分析用の文章 =
▼▼▼

昨日は横浜から星川まで歩いた。
途中歩きながら聴いたマルティヌーの曲は、
コンチェルト・グロッソと3つのリチェルカーレである。
そろそろ話題を管弦楽曲の東欧編に戻ろうと思うので、
マルティヌー特集の最後は管弦楽曲にしておく。
まず、コンチェルト・グロッソについてとりあげる。
この曲は1937年に作曲されパリで完成したが、
初演されたのはその3年後の1940年であった。
第一楽章アレグロ・マ・ノン・トロッポは軽快な音楽で、
弦楽器とピアノと管楽器のおりなす音楽は、
徐々に変化していきながら、その音色を変えながら、
マルティヌー独特の世界を作りだす。
コンチェルト的な最初の主題は最後にまた登場する。
第二楽章アダージョは、哀歌である。
バルトークを思わせる部分もあるが、
深刻な感じで、第一楽章とは対照的だ。
第三楽章のアレグレットは再び第一楽章のような曲想に戻り、
最初ピアノの技巧が目立つ部分がいつくかで出てくる。
徐々に音が上昇していくマルティヌーらしい展開の中、
管楽器などの活躍する場面もあり、
コンチェルト的なこの曲の特質を感じさせる。
3つのリチェルカーレは1938年に書かれた作品である。
第一楽章アレグロ・ポコは、軽快な曲で、
木管と弦楽器のかけあいの中で、音楽が展開していく。
ピアノと金管も登場し、コンチェルト・グロッソのようであるが、
それ以上により各楽器の個々の奏者の技が競われ、おもしろい。
古典主義的な音楽であるが、
第ニ楽章ラルゴは最初に登場するフルートの旋律が魅力的だ。
音楽は徐々に厚みを増し、高みへと達するが、
それが終わると音楽はまた静かになり、
フルートを中心にオーボエなど管楽器とピアノがからみ、
その後は弦楽器を中心に展開されていくが、
最後はフルートを中心とした最初の主題が登場して終わる。

▲▲▲

資料一式 =
▼▼▼

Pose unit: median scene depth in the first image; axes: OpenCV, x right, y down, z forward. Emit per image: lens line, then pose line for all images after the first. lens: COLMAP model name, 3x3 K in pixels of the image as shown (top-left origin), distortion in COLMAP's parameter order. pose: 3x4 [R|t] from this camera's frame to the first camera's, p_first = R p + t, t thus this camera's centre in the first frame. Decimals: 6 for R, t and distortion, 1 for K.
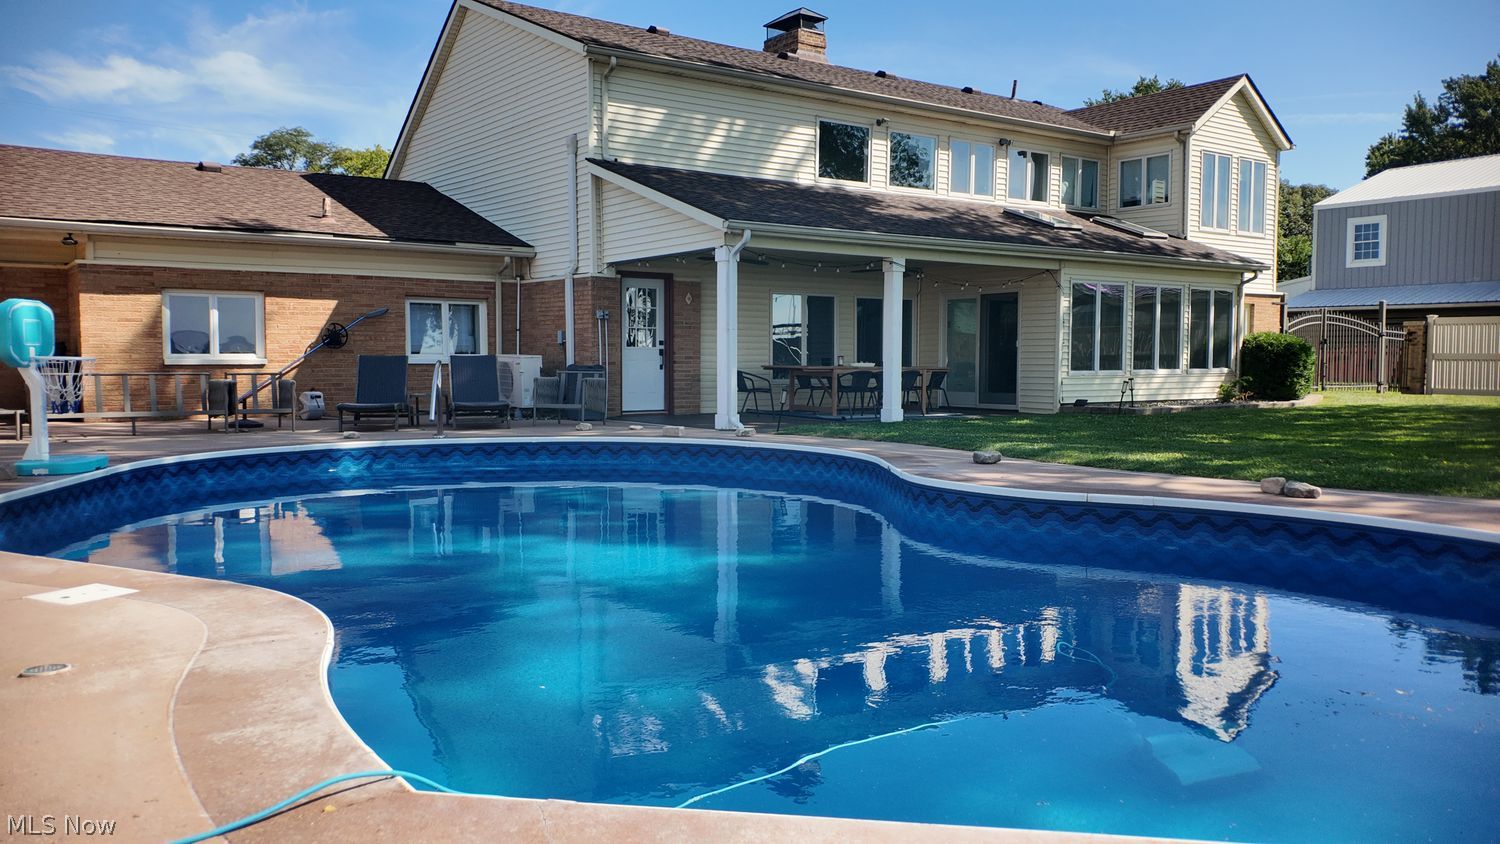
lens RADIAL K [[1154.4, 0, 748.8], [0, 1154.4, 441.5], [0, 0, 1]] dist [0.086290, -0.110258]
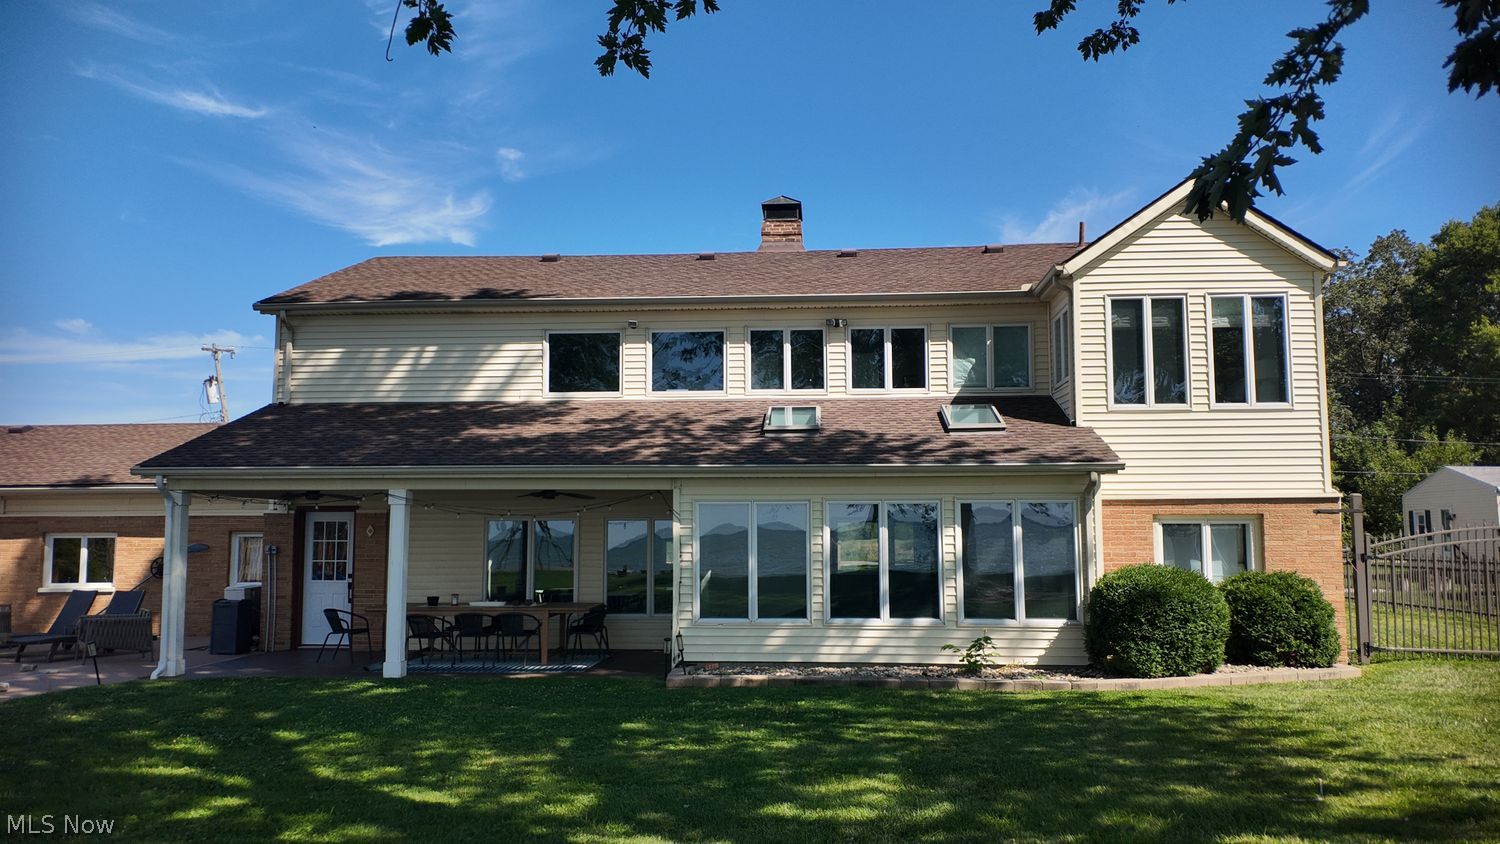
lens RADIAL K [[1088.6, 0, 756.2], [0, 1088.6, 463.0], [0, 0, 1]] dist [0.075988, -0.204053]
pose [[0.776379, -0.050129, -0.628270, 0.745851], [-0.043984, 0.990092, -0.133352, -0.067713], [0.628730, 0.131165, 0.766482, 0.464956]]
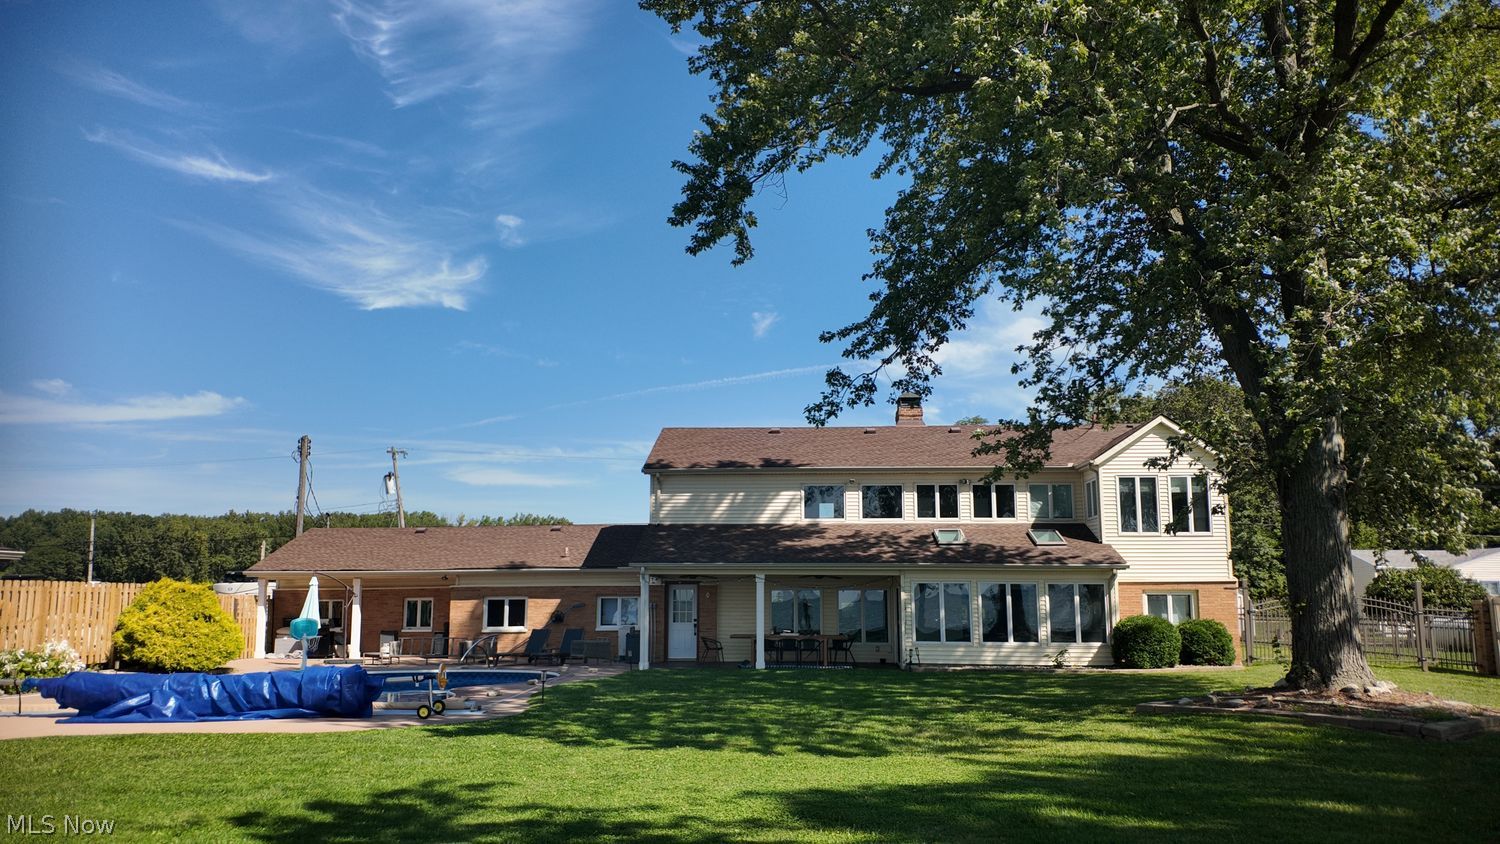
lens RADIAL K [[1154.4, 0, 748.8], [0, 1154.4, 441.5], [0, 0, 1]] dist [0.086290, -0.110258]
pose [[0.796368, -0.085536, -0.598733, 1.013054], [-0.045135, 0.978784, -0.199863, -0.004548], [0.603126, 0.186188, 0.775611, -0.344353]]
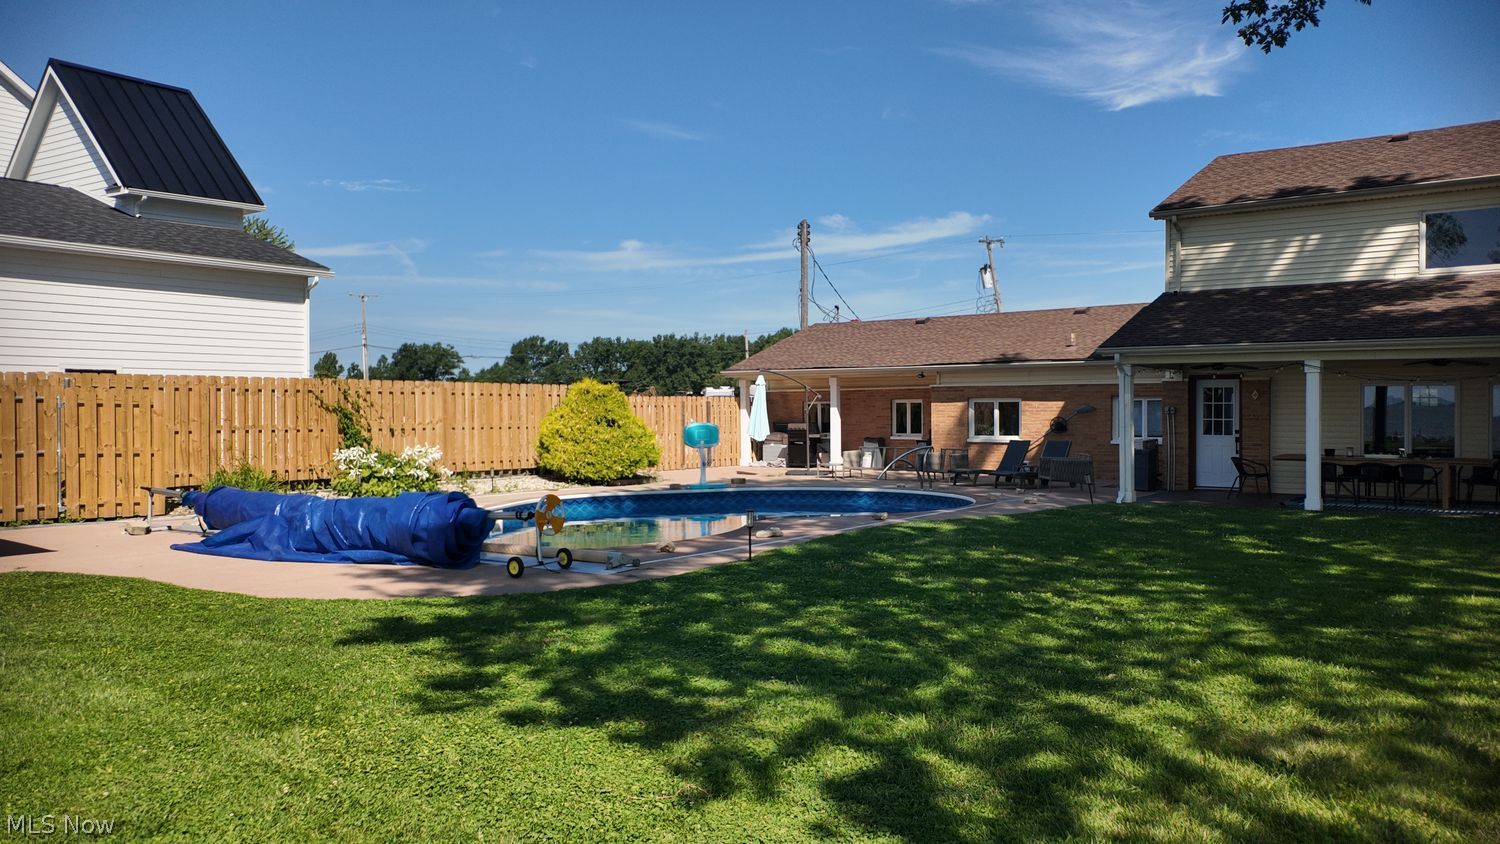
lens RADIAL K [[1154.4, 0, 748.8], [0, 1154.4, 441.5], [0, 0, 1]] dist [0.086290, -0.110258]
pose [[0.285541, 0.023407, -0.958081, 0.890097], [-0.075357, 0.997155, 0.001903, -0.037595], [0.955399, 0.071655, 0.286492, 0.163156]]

▲▲▲
▼▼▼

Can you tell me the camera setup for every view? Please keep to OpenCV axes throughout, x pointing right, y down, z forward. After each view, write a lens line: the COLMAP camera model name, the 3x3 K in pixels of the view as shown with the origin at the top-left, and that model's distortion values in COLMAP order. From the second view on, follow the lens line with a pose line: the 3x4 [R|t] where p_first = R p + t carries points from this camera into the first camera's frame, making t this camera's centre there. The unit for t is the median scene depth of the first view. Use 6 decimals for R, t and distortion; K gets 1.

▲▲▲

課題一覧 =
**A.** 文章の「昨日は横浜から星川まで」で始まる段落を、主な事実を残したまま箇条書きにまとめてください。
**B.** 文章のうち、「まず、コンチェルト・グロッソについてとりあげる。」から「第二楽章アダージョは、哀歌である。」までの箇所を一字も変えずに書き写して返してください。
これらの資料は上の文章とは関係がありません。

課題の解答 =
**A.**
- 横浜から星川まで歩きながら、マルティヌーのコンチェルト・グロッソと3つのリチェルカーレを聴いた。
- マルティヌー特集の最後は管弦楽曲とし、その後は管弦楽曲の東欧編に話題を戻す予定である。
- コンチェルト・グロッソ：1937年に作曲されパリで完成、初演は3年後の1940年。
  - 第一楽章アレグロ・マ・ノン・トロッポ：軽快な音楽。弦楽器・ピアノ・管楽器が音色を変えながらマルティヌー独特の世界を作りだし、最初の主題が最後に再び登場する。
  - 第二楽章アダージョ：哀歌。バルトークを思わせる部分もあり、深刻で第一楽章とは対照的。
  - 第三楽章アレグレット：第一楽章のような曲想に戻る。ピアノの技巧が目立つ部分や管楽器などの活躍する場面があり、コンチェルト的な特質を感じさせる。
- 3つのリチェルカーレ：1938年に書かれた作品。
  - 第一楽章アレグロ・ポコ：軽快な曲。木管と弦楽器のかけあいの中で展開し、ピアノと金管も登場して、各奏者の技が競われる。
  - 第二楽章ラルゴ：最初のフルートの旋律が魅力的。音楽は厚みを増して高みに達した後に静まり、フルートを中心に管楽器とピアノがからむ。弦楽器中心の展開を経て、フルートを中心とした最初の主題で終わる。

**B.**
まず、コンチェルト・グロッソについてとりあげる。
この曲は1937年に作曲されパリで完成したが、
初演されたのはその3年後の1940年であった。
第一楽章アレグロ・マ・ノン・トロッポは軽快な音楽で、
弦楽器とピアノと管楽器のおりなす音楽は、
徐々に変化していきながら、その音色を変えながら、
マルティヌー独特の世界を作りだす。
コンチェルト的な最初の主題は最後にまた登場する。
第二楽章アダージョは、哀歌である。